### Given information
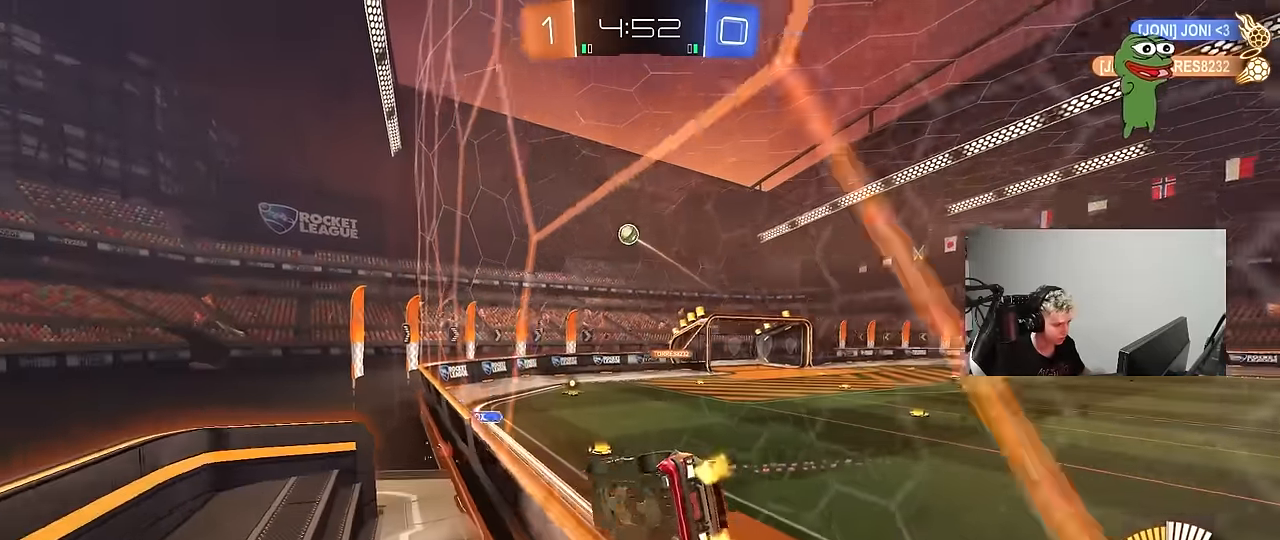
{"keys": ["w"], "mouse": ["left"], "mouse_move": "still", "events": [[184, "d", "up"], [317, "mouse_left", "down"]]}
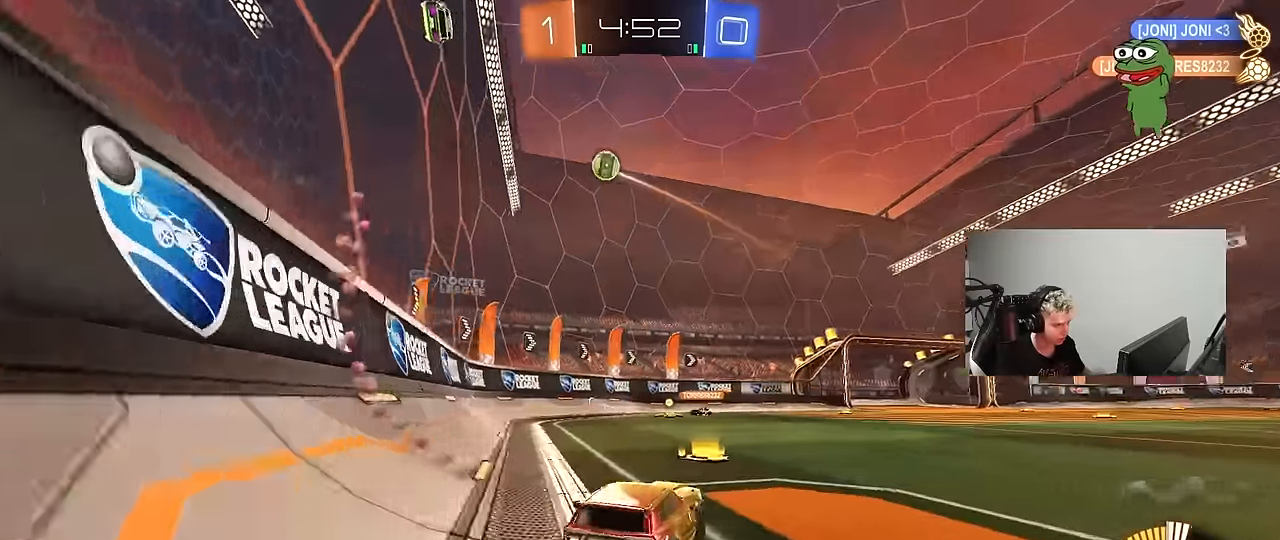
{"keys": ["w"], "mouse": [], "mouse_move": "still", "events": [[50, "mouse_left", "up"], [150, "d", "down"], [384, "d", "up"]]}
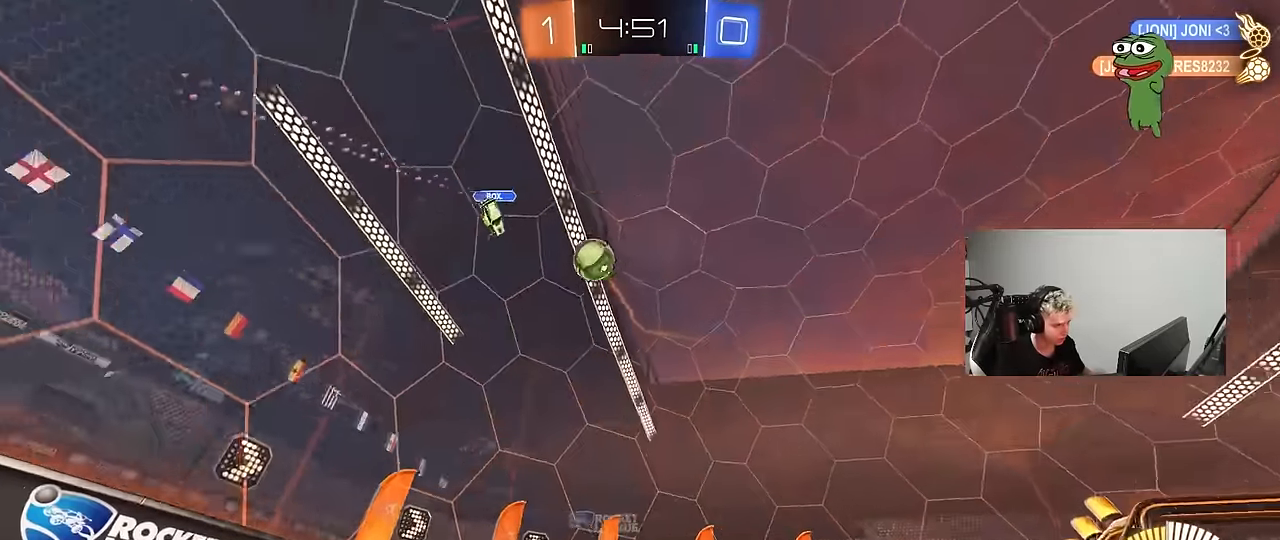
{"keys": ["d", "w"], "mouse": [], "mouse_move": "still", "events": [[500, "d", "down"]]}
######
> _The task_:
Would you please set down the data above again exactly, without its pictures?

> _Solved exercise_:
{"keys": ["w"], "mouse": ["left"], "mouse_move": "still", "events": [[184, "d", "up"], [317, "mouse_left", "down"]]}
{"keys": ["w"], "mouse": [], "mouse_move": "still", "events": [[50, "mouse_left", "up"], [150, "d", "down"], [384, "d", "up"]]}
{"keys": ["d", "w"], "mouse": [], "mouse_move": "still", "events": [[500, "d", "down"]]}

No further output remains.